MATERIALS PROVIDED START

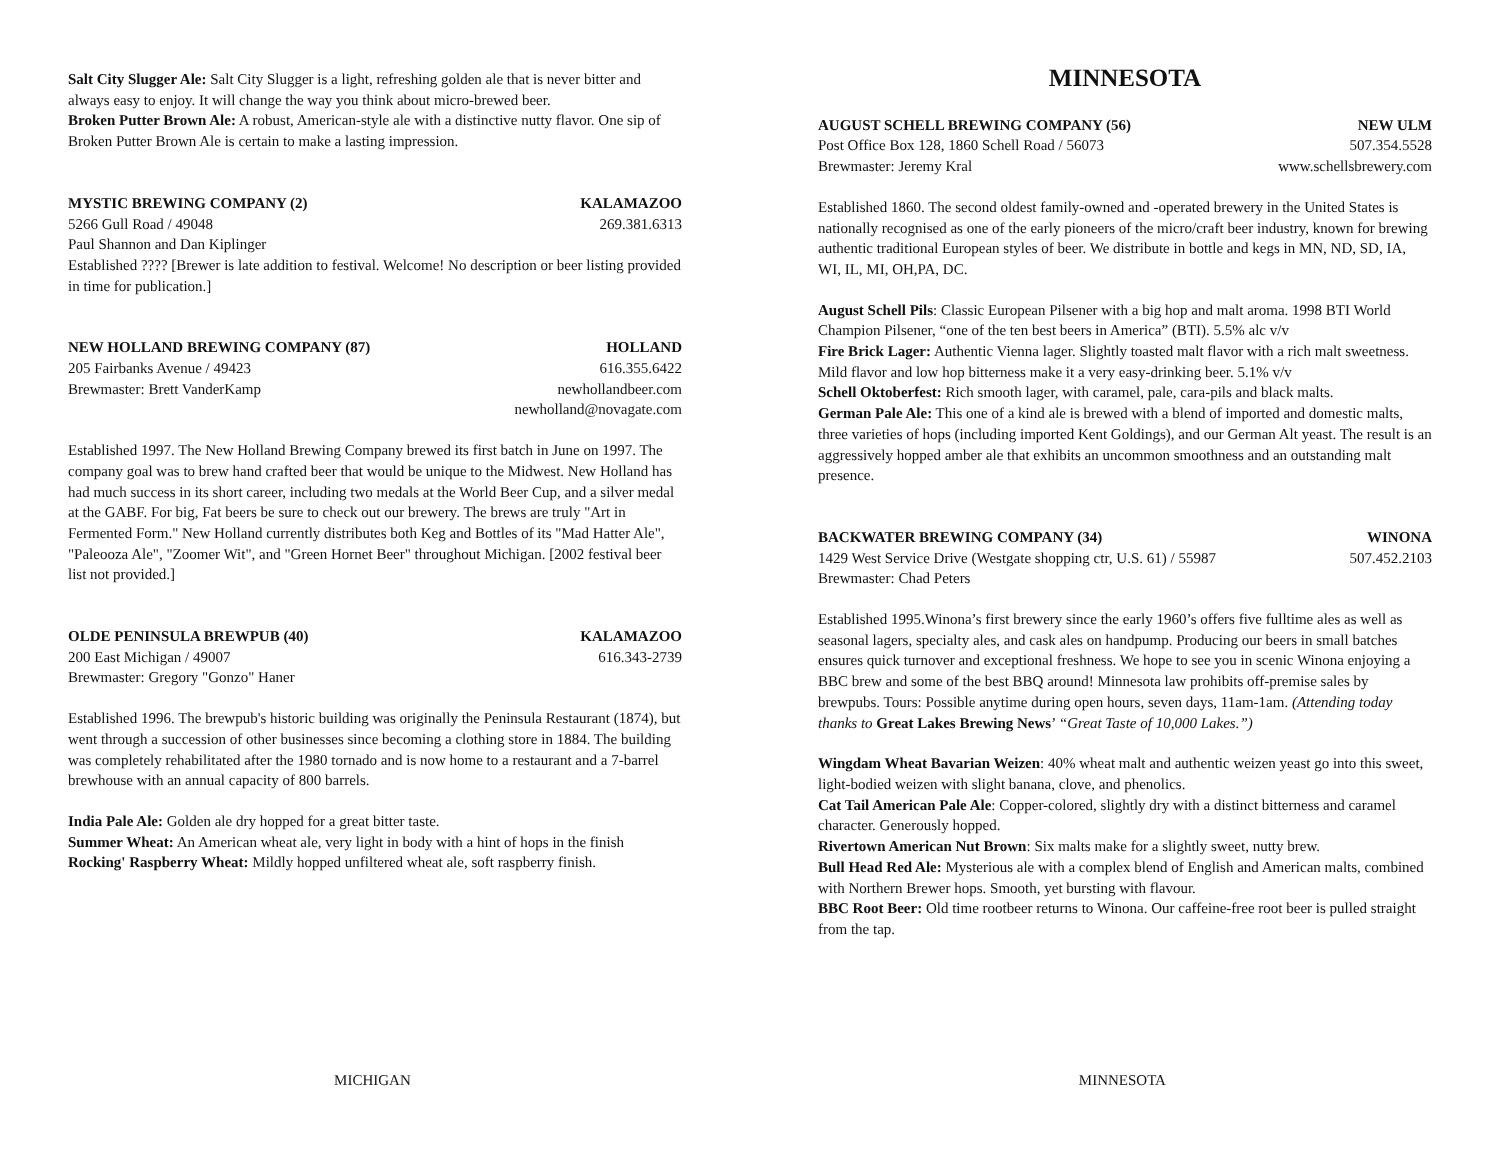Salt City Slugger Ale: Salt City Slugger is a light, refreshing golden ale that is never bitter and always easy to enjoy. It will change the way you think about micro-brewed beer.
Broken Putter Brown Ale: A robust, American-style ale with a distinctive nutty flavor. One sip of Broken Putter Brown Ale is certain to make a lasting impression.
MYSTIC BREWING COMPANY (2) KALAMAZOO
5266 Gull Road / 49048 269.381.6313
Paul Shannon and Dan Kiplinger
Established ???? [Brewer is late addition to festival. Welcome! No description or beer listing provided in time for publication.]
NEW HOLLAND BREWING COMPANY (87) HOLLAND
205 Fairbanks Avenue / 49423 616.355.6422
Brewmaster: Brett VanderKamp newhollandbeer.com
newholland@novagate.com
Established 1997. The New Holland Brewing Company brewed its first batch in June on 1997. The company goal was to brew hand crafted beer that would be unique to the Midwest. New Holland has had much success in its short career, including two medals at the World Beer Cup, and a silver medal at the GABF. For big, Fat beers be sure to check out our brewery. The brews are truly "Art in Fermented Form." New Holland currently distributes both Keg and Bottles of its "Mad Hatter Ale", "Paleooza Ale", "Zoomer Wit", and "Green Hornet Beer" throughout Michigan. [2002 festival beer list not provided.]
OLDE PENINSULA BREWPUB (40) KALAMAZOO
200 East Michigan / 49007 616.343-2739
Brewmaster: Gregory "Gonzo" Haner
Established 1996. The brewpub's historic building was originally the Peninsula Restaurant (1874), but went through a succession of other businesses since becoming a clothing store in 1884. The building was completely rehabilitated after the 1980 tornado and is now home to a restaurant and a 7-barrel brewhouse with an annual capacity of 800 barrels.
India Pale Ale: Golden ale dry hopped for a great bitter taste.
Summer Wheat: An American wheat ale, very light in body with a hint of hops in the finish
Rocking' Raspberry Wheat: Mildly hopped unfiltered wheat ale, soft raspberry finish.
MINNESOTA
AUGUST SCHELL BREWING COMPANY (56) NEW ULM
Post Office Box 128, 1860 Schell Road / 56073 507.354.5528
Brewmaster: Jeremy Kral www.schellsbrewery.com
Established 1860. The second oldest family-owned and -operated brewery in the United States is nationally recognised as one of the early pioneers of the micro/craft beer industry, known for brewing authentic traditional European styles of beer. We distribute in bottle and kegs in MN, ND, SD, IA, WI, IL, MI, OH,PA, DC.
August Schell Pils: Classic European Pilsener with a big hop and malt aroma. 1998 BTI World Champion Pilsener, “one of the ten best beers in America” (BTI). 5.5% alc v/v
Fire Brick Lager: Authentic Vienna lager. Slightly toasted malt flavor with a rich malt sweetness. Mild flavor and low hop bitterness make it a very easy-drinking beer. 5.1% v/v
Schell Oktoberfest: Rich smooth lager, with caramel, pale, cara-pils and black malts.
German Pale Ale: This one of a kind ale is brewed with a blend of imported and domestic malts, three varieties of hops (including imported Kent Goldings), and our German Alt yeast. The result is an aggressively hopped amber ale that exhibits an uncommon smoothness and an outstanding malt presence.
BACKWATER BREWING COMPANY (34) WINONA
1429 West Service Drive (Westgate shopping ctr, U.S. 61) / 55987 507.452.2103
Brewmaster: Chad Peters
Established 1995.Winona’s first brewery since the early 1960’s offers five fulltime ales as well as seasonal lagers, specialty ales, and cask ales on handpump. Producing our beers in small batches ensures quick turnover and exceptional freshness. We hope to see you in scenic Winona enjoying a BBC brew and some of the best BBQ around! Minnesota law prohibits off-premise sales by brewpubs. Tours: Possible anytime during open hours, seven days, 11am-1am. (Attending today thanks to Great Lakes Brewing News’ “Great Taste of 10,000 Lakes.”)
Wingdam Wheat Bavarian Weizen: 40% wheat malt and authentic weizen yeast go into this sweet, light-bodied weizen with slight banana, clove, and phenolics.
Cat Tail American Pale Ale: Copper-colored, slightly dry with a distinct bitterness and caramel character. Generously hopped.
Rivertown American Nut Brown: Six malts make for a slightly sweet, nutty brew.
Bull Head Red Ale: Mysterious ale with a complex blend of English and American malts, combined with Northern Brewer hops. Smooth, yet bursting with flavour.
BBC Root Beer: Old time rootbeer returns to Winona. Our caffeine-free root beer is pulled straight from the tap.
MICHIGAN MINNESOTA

MATERIALS PROVIDED END
MATERIALS PROVIDED START

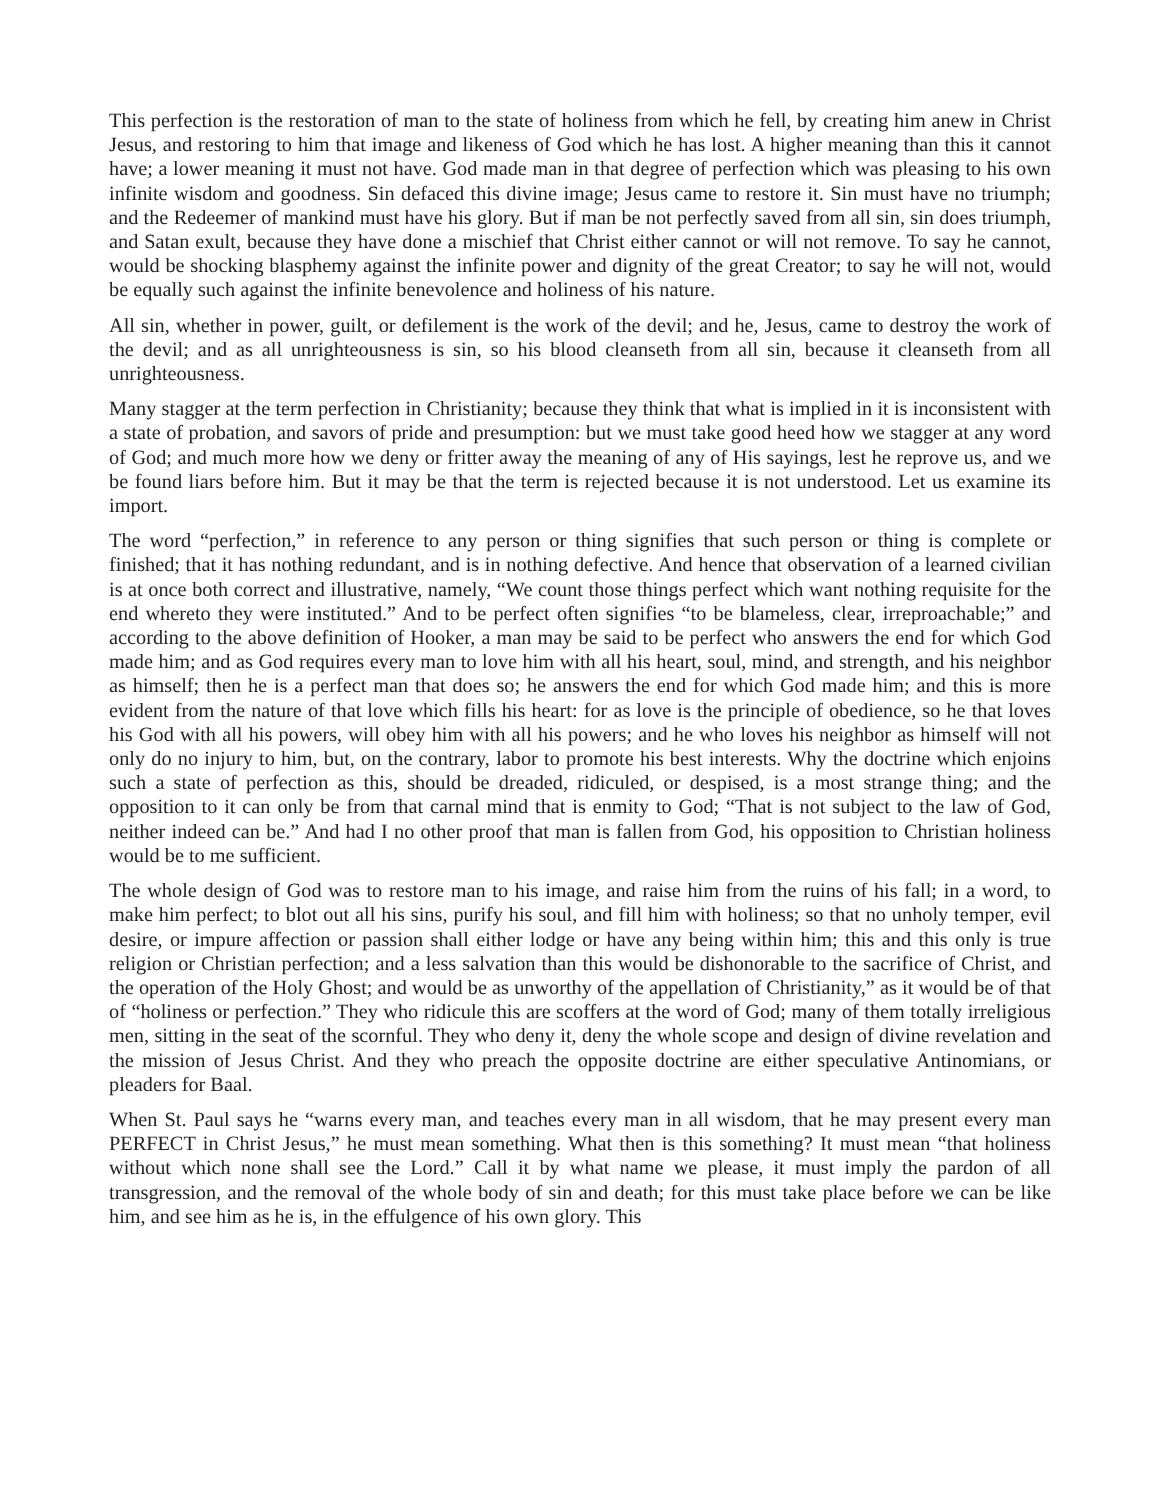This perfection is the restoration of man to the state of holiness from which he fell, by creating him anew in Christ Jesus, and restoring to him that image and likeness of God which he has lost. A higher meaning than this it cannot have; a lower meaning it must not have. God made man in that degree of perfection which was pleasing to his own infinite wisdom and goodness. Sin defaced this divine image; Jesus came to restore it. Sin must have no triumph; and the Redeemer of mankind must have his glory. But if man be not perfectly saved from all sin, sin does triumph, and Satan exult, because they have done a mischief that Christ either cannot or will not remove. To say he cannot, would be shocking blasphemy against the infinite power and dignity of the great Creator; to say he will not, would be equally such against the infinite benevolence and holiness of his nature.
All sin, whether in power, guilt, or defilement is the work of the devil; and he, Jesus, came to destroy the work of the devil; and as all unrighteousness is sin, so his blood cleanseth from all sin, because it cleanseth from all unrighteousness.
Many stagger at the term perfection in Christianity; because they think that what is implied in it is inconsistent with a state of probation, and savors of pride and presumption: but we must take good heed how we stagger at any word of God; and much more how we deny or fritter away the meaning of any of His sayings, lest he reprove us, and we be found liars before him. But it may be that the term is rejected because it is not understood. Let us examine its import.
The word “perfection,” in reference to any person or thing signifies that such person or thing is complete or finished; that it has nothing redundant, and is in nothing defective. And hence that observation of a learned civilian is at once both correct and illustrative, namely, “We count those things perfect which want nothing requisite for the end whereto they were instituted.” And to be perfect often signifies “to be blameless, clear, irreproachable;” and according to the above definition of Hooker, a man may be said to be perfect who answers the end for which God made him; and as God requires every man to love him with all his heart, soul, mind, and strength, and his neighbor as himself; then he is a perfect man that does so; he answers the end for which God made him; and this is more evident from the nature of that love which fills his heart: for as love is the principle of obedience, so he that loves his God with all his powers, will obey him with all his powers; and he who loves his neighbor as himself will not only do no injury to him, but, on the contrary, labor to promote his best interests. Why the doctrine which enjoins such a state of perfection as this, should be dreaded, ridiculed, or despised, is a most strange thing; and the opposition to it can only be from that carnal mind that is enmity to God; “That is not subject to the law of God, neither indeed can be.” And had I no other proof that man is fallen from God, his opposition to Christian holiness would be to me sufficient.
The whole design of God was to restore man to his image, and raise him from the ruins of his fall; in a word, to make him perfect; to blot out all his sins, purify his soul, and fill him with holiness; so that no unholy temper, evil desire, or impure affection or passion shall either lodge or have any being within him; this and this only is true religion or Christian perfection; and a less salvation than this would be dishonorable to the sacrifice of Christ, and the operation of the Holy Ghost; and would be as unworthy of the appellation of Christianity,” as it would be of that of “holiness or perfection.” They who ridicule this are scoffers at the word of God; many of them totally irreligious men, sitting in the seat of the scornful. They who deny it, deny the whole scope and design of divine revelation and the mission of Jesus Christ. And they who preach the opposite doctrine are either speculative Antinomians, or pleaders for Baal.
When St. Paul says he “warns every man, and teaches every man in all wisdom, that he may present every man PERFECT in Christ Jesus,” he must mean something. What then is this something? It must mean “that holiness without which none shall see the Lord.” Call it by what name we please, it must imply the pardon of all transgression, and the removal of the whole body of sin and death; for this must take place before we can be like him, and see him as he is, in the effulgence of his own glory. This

MATERIALS PROVIDED END

## WHAT THE TASK ASKS
Text only, no pictures: please print exactly the lines above from the line with "Salt City Slugger Ale: Salt" up to and including the line with "OLDE PENINSULA BREWPUB (40) KALAMAZOO", and nothing else.

## TASK ANSWER
Salt City Slugger Ale: Salt City Slugger is a light, refreshing golden ale that is never bitter and always easy to enjoy. It will change the way you think about micro-brewed beer.
Broken Putter Brown Ale: A robust, American-style ale with a distinctive nutty flavor. One sip of Broken Putter Brown Ale is certain to make a lasting impression.
MYSTIC BREWING COMPANY (2) KALAMAZOO
5266 Gull Road / 49048 269.381.6313
Paul Shannon and Dan Kiplinger
Established ???? [Brewer is late addition to festival. Welcome! No description or beer listing provided in time for publication.]
NEW HOLLAND BREWING COMPANY (87) HOLLAND
205 Fairbanks Avenue / 49423 616.355.6422
Brewmaster: Brett VanderKamp newhollandbeer.com
newholland@novagate.com
Established 1997. The New Holland Brewing Company brewed its first batch in June on 1997. The company goal was to brew hand crafted beer that would be unique to the Midwest. New Holland has had much success in its short career, including two medals at the World Beer Cup, and a silver medal at the GABF. For big, Fat beers be sure to check out our brewery. The brews are truly "Art in Fermented Form." New Holland currently distributes both Keg and Bottles of its "Mad Hatter Ale", "Paleooza Ale", "Zoomer Wit", and "Green Hornet Beer" throughout Michigan. [2002 festival beer list not provided.]
OLDE PENINSULA BREWPUB (40) KALAMAZOO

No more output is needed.